I first sampled carambola during my teenage years in the States where star fruit was, and still is, an exotic fruit. That first taste was of a sweet fruit, and thereafter I assumed star fruit was always sweet. Upon moving to the BVI, I rented an apartment on a lush property with a variety of spectacular fruit trees. When September arrived, the carambola trees were filled with enticing offerings. Though they looked and felt ripe when I picked them, the fruits I sampled were so tart that they made my mouth pucker. I was disappointed by the lack of sweetness and assumed that the trees were producing inferior fruit.
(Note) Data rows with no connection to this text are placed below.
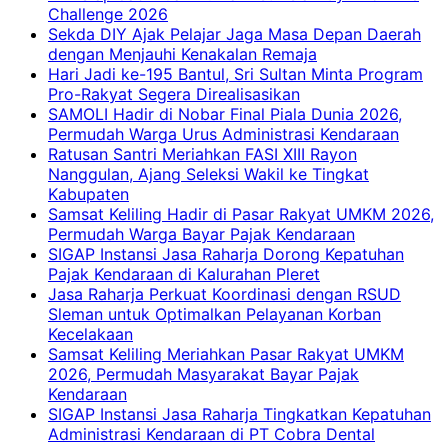
Challenge 2026
Sekda DIY Ajak Pelajar Jaga Masa Depan Daerah
dengan Menjauhi Kenakalan Remaja
Hari Jadi ke-195 Bantul, Sri Sultan Minta Program
Pro-Rakyat Segera Direalisasikan
SAMOLI Hadir di Nobar Final Piala Dunia 2026,
Permudah Warga Urus Administrasi Kendaraan
Ratusan Santri Meriahkan FASI XIII Rayon
Nanggulan, Ajang Seleksi Wakil ke Tingkat
Kabupaten
Samsat Keliling Hadir di Pasar Rakyat UMKM 2026,
Permudah Warga Bayar Pajak Kendaraan
SIGAP Instansi Jasa Raharja Dorong Kepatuhan
Pajak Kendaraan di Kalurahan Pleret
Jasa Raharja Perkuat Koordinasi dengan RSUD
Sleman untuk Optimalkan Pelayanan Korban
Kecelakaan
Samsat Keliling Meriahkan Pasar Rakyat UMKM
2026, Permudah Masyarakat Bayar Pajak
Kendaraan
SIGAP Instansi Jasa Raharja Tingkatkan Kepatuhan
Administrasi Kendaraan di PT Cobra Dental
For the rest of the season I ignored the trees and watched as birds ate the fruit. As I’ve since learned, there are two types of carambola: sweet and tart. Distinguishing between the two can be difficult, although the sweet variety typically has ridges that are thicker and more widely spaced than the tart variety. Sweet carambola can be eaten straight out-of-hand and used as a garnish for foods and beverages. My preferred use is in fruit salads, where the stunning shape creates a beautiful and festive addition to a mélange of fruits and berries. The tart carambola are better suited to savoury salads or salsas and pair well with fish or shellfish. What a shame that I didn’t know about the sweet-tart distinction when I had tart star fruit trees in my backyard and local fish in my freezer from some good days on the water. Perhaps carambola is truly the “quint”-essential fruit of the BVI!

Tropical Fruit Salad
Serve this colourful salad with a variety of local pastries and strong coffee for an impressive but easy breakfast.

2 small carambola, sliced 1/4” thick
2 kiwis, peeled, halved lengthwise, sliced 1/4" thick
1 C red grapes
1 C papaya, peeled and diced in 1/2” pieces
2 C pineapple, peeled and diced in 3/4” pieces
2 Tbl lime juice
1 1/2 Tbl honey
1 Tbl rum (optional)
1 banana, sliced
1/3 C fresh grated coconut


Combine all ingredients except for bananas and coconut in a bowl and stir gently. Refrigerate for 30 minutes. Add bananas immediately before serving then grate coconut on top. Serves four.